The speckle contrast is a function of the exposure time $T_{exp}$ and is related to the intensity auto-correlation function $g_2(\tau )$ by [10]:

$$K^2(T_{exp}) =\frac{2}{T_{exp}}\int_0^{T_{exp}} (g_2(\tau)-1)\Big(1-\frac{\tau}{T_{exp}}\Big)d\tau,$$

For the cases where $g_{1,f}(\tau )= e^{-\frac {\tau }{\tau _{c1}}}$, where $\tau _{c1}$ is the decorrelation time constant, taking Eq. (2) into Eq. (3), $K(T_{exp})$ is obtained as [1,11,13]:

$$\begin{aligned} K (T_{exp}) = & \beta^{0.5}\big\{ \rho_1^2\frac{e^{{-}2x}-1+2x}{2x^2} + 4\rho_1(1-\rho_1)\frac{e^{{-}x}-1+x}{x^2} + (1-\rho_1)^2\big\}^{0.5} \end{aligned}$$
where $x = T_{exp}/\tau _{c1}$. To further account for the slow tissue dynamics with a longer decorrelation time, we introduce $\tau _{c2}$, and a fraction of the slow dynamics $\rho _2$ in the model of $g_2(\tau )$ function:
$$g_2(\tau)=1+\beta[\rho_1|g_{1,f}(\tau)|+\rho_2|g_{1,s}(\tau)|+(1-\rho_1-\rho_2)]^2$$

Here $1-\rho _1-\rho _2$ indicates the fraction of the true static component or any dynamics that are slower than tissue cellular dynamics (on the order of seconds); $g_{1,s}$ is the slow tissue decay function with the functional form $g_{1,s}(\tau )= e^{-\frac {\tau }{\tau _{c2}}}$, which is validated with the experiments post-euthanasia and shown in Supplement 1. Then Eq. (4) can be re-derived as:

$$\scalebox{0.97}{$\begin{aligned} K (T_{exp}) = & \beta^{0.5}\big\{ \rho_1^2\frac{e^{{-}2x_1}-1+2x_1}{2x_1^2} + \rho_2^2\frac{e^{{-}2x_2}-1+2x_2}{2x_2^2} + 4\rho_1\rho_2\frac{e^{{-}x_{12}}-1+x_{12}}{x_{12}^2} \\ & + 4\rho_1(1-\rho_1-\rho_2)\frac{e^{{-}x_1}-1+x_1}{x_1^2}+ 4\rho_2(1-\rho_1-\rho_2)\frac{e^{{-}x_2}-1+x_2}{x_2^2}+ (1-\rho_1-\rho_2)^2 \big\}^{0.5} \end{aligned}$}$$
where $x_1=\frac {T_{exp}}{\tau _{c1}}$, $x_2=\frac {T_{exp}}{\tau _{c2}}$, $x_{12}=T_{exp}(\frac {1}{\tau _{c1}}+\frac {1}{\tau _{c2}})$. We measure $K (T_{exp})$ experimentally and use the above equations to obtain the fast and slow components, i.e. $\rho _1$, $\rho _2$, $\tau _{c1}$, $\tau _{c2}$ from fitting using Matlab function lsqcurvefit.

2.2 Animal preparations

All animal procedures were approved by the Boston University Institutional Animal Care and Use Committee and were conducted following the Guide for the Care and Use of Laboratory Animals.

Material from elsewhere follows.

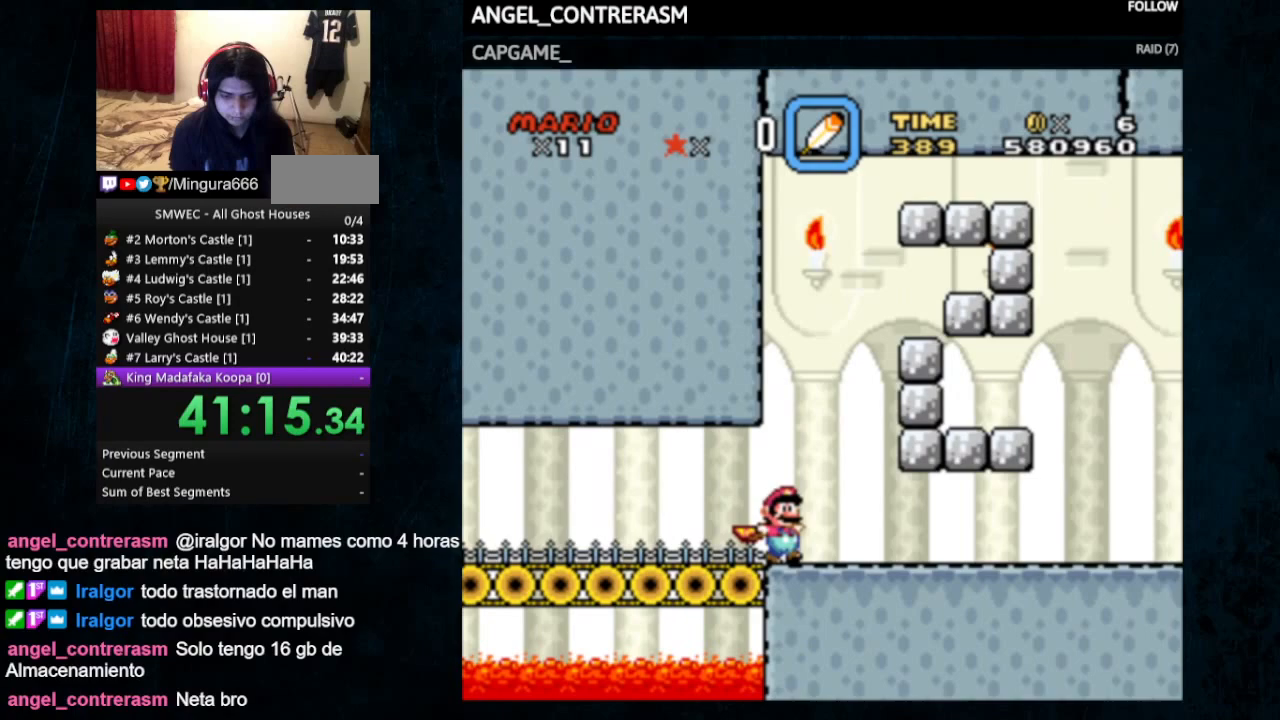
{"dt_ms": 500, "buttons": ["Y", "DPAD_UP", "DPAD_RIGHT"], "events": [[367, "B", "down"], [500, "B", "up"]]}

Two 15-month-old male mice (Jackson Labs Strain:008241) were used in this study, one receiving pentobarbital injection and the other undergoing the photothrombotic stroke procedure. A craniotomy was performed over one hemisphere of the brain in both mice to implant a half-crystal skull over the brain [25] (modified from Crystal Skull, LabMaker, Germany), and a 12 mm aluminum head bar was installed around the window and attached to the exposed skull using dental acrylic. After the procedure, mice were given a recovery period of 10 days before the imaging sessions. Throughout the imaging sessions, mice were lightly sedated using 1.5% isoflurane anesthesia with a controlled airflow of 0.8-1 L/min to minimize movement. To obtain the post-euthanasia data, we performed pentobarbital overdose injection intraperitoneally with a lethal dose of >200 mg/kg while keeping the mice under the ss-SCOS system to maintain a consistent ROI throughout the entire imaging period. The respiratory arrest was determined to happen around 9 minutes after injection by visual inspection for the lack of respiratory muscle movements. The photothrombotic stroke model was conducted following the protocol described by Sunil et al. [26]. In brief, Rose Bengal was retroorbitally injected and a distal branch of the middle cerebral artery was specifically targeted for occlusion using a 520 nm laser diode. The location of the stroke core was determined 2 days after stroke with spatial frequency domain imaging (SFDI) as described in [27] and the post-stroke measurement with ss-SCOS was performed after confirming the relative location of the ROI to the stroke core.

3. Results

We have conducted measurements using traditional WF-LSCI and compared the results with ss-SCOS in in vivo mouse brain measurements. The WF-LSCI image was obtained from the same ROI in the same mouse cortex as illustrated in Fig. 2(a). We see from the results in Fig. 2(b) that $K$ obtained using WF-LSCI in the tissue away from the vessels decays to a smaller value compared to ss-SCOS at $T_{exp}$ of 150 $ms$, which is longer than the decorrelation time of the fast dynamics but shorter than that of the slow dynamics, indicating that the fraction of the static and slow component of $K$ obtained from ss-SCOS is enhanced compared to WF-LSCI. Using Eq. (4), we have obtained the fraction of the static component $1-\rho _1$ for both ss-SCOS and WF-LSCI. We see that the fraction is enhanced by $\sim$ 6 times using the ss-SCOS with the shortest SDS of 125 $\mu m$ as compared to WF-LSCI. We also found the decorrelation time $\tau _{c1}$ obtained from ss-SCOS ($\sim$5 ms) is much longer than that from wide-field LSCI ($\sim$0.4 ms), also indicating less contamination from multiply scattered light from neighboring vessels. Here $\beta$ was calibrated using a static agarose phantom with $\beta =K^2$ [28], and is estimated to be 0.49 for our ss-SCOS system and 0.62 for the WF-LSCI system, respectively.

 figure: Fig. 2.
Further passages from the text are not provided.